In summary, the New York premiere felt to me like a threshold moment for the project. I’ve been living inside this work for many years now. By some accounts 10 years, since it was in 2007 that I performed the first public readings at Ari Roth’s Voices from a Changing Middle East Festival. But it wasn’t until the fall of 2013 that I went into rehearsal with Michael John Garcés that this became my full time focus--so the more immersive timeline is 4 years. No matter, it feels like quite a long time to be with one piece, particularly these days when work is often rushed for budgetary reasons. Most new plays receive only one production and films are crammed into the pipeline to keep the pace with our world hell-bent on charging ahead. I’ve learned the commitment it takes to allow a piece to mature and I’ve benefited from growing with it. I’ve watched as its meaning continues to evolve—even as the text has stayed the same.
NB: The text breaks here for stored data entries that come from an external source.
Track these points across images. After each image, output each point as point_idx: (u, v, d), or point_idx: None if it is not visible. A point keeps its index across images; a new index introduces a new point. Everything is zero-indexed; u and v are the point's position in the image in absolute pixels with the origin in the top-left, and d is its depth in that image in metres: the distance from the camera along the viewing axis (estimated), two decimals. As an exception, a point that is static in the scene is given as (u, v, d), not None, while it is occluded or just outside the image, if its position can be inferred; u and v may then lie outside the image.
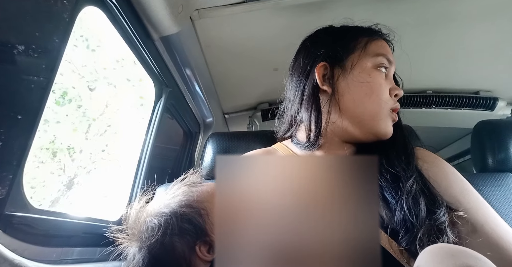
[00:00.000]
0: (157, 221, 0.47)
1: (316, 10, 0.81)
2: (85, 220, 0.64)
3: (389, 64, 0.56)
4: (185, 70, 0.95)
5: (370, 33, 0.57)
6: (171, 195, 0.51)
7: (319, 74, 0.55)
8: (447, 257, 0.28)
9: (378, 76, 0.54)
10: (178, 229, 0.46)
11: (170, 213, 0.47)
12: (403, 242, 0.45)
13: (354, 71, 0.54)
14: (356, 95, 0.53)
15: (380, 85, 0.54)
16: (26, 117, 0.44)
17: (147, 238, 0.46)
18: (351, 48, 0.55)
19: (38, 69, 0.45)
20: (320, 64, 0.55)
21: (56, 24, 0.48)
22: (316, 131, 0.55)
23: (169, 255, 0.46)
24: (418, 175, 0.51)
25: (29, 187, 1.46)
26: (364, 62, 0.54)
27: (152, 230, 0.46)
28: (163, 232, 0.45)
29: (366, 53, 0.55)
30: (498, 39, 0.93)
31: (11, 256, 0.42)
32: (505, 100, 1.26)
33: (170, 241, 0.46)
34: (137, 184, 0.87)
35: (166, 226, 0.46)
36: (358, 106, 0.53)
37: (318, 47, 0.57)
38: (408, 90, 1.27)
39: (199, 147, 1.31)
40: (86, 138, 1.79)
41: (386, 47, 0.57)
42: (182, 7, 0.70)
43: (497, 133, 0.81)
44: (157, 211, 0.49)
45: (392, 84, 0.57)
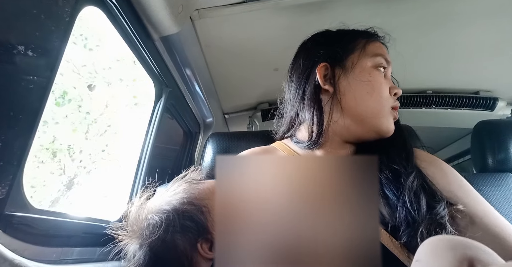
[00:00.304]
0: (158, 218, 0.46)
1: (316, 10, 0.81)
2: (85, 220, 0.64)
3: (387, 64, 0.58)
4: (185, 70, 0.95)
5: (367, 35, 0.59)
6: (172, 192, 0.51)
7: (320, 74, 0.56)
8: (447, 249, 0.28)
9: (378, 75, 0.56)
10: (179, 226, 0.46)
11: (172, 210, 0.47)
12: (403, 237, 0.45)
13: (355, 71, 0.55)
14: (357, 93, 0.54)
15: (380, 84, 0.55)
16: (26, 117, 0.44)
17: (148, 235, 0.46)
18: (351, 49, 0.57)
19: (38, 69, 0.45)
20: (321, 64, 0.56)
21: (56, 24, 0.48)
22: (319, 130, 0.55)
23: (171, 253, 0.45)
24: (417, 172, 0.52)
25: (29, 187, 1.46)
26: (364, 61, 0.56)
27: (153, 227, 0.46)
28: (165, 229, 0.45)
29: (365, 53, 0.56)
30: (498, 39, 0.93)
31: (11, 256, 0.42)
32: (505, 100, 1.26)
33: (171, 238, 0.45)
34: (137, 184, 0.87)
35: (168, 223, 0.46)
36: (360, 105, 0.54)
37: (318, 49, 0.58)
38: (408, 90, 1.27)
39: (199, 147, 1.31)
40: (86, 138, 1.79)
41: (383, 49, 0.59)
42: (182, 7, 0.70)
43: (497, 133, 0.81)
44: (158, 208, 0.48)
45: (391, 83, 0.59)
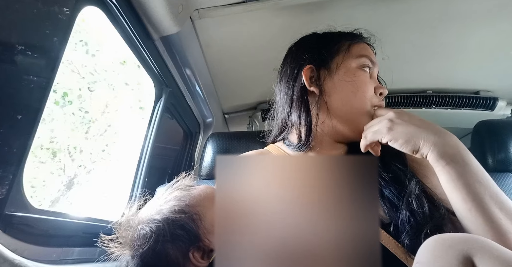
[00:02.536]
0: (148, 228, 0.46)
1: (315, 10, 0.81)
2: (85, 220, 0.64)
3: (372, 64, 0.58)
4: (185, 70, 0.95)
5: (352, 37, 0.60)
6: (163, 200, 0.50)
7: (306, 76, 0.57)
8: (444, 249, 0.29)
9: (363, 75, 0.57)
10: (170, 235, 0.45)
11: (162, 220, 0.46)
12: (406, 238, 0.45)
13: (340, 72, 0.57)
14: (342, 93, 0.56)
15: (365, 83, 0.56)
16: (26, 117, 0.44)
17: (139, 246, 0.45)
18: (335, 51, 0.58)
19: (38, 69, 0.45)
20: (306, 66, 0.58)
21: (56, 24, 0.48)
22: (307, 131, 0.57)
23: (162, 263, 0.45)
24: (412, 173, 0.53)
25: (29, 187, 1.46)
26: (349, 62, 0.57)
27: (143, 238, 0.45)
28: (155, 240, 0.44)
29: (349, 54, 0.57)
30: (498, 39, 0.93)
31: (11, 256, 0.42)
32: (505, 100, 1.26)
33: (162, 248, 0.45)
34: (137, 184, 0.86)
35: (158, 233, 0.45)
36: (345, 105, 0.55)
37: (304, 51, 0.60)
38: (408, 90, 1.27)
39: (199, 147, 1.31)
40: (86, 138, 1.79)
41: (368, 49, 0.60)
42: (182, 7, 0.70)
43: (497, 133, 0.81)
44: (148, 218, 0.47)
45: (376, 83, 0.59)
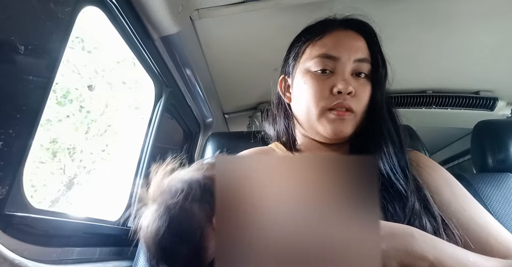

There have been many times I’ve been ready to let it go, and yet have found time and again that it will not let me go. And so, while we continue on our Empathy Tour as producer extraordinaire, Sara Schwartz Geller fastidiously works on lining up screenings in Europe and the Middle East, (we're working on translation into Arabic, Hebrew, French, German and Russian) and our campus and community screenings continue through the 2017-18 season, and my technical director, Wolfgang Wachalovsky dusts off the backdrop for a 3-week run of the live performance at Philadelphia Theatre Company in October, I’m actually readying myself to let it go and carve out some precious time to create some new material. I'm excited to dig into new terrain. How fortunate that filmmaker Dylan Kussman had the inspired creative vision to make a film so that the project can continue to deliver its its message with or without me.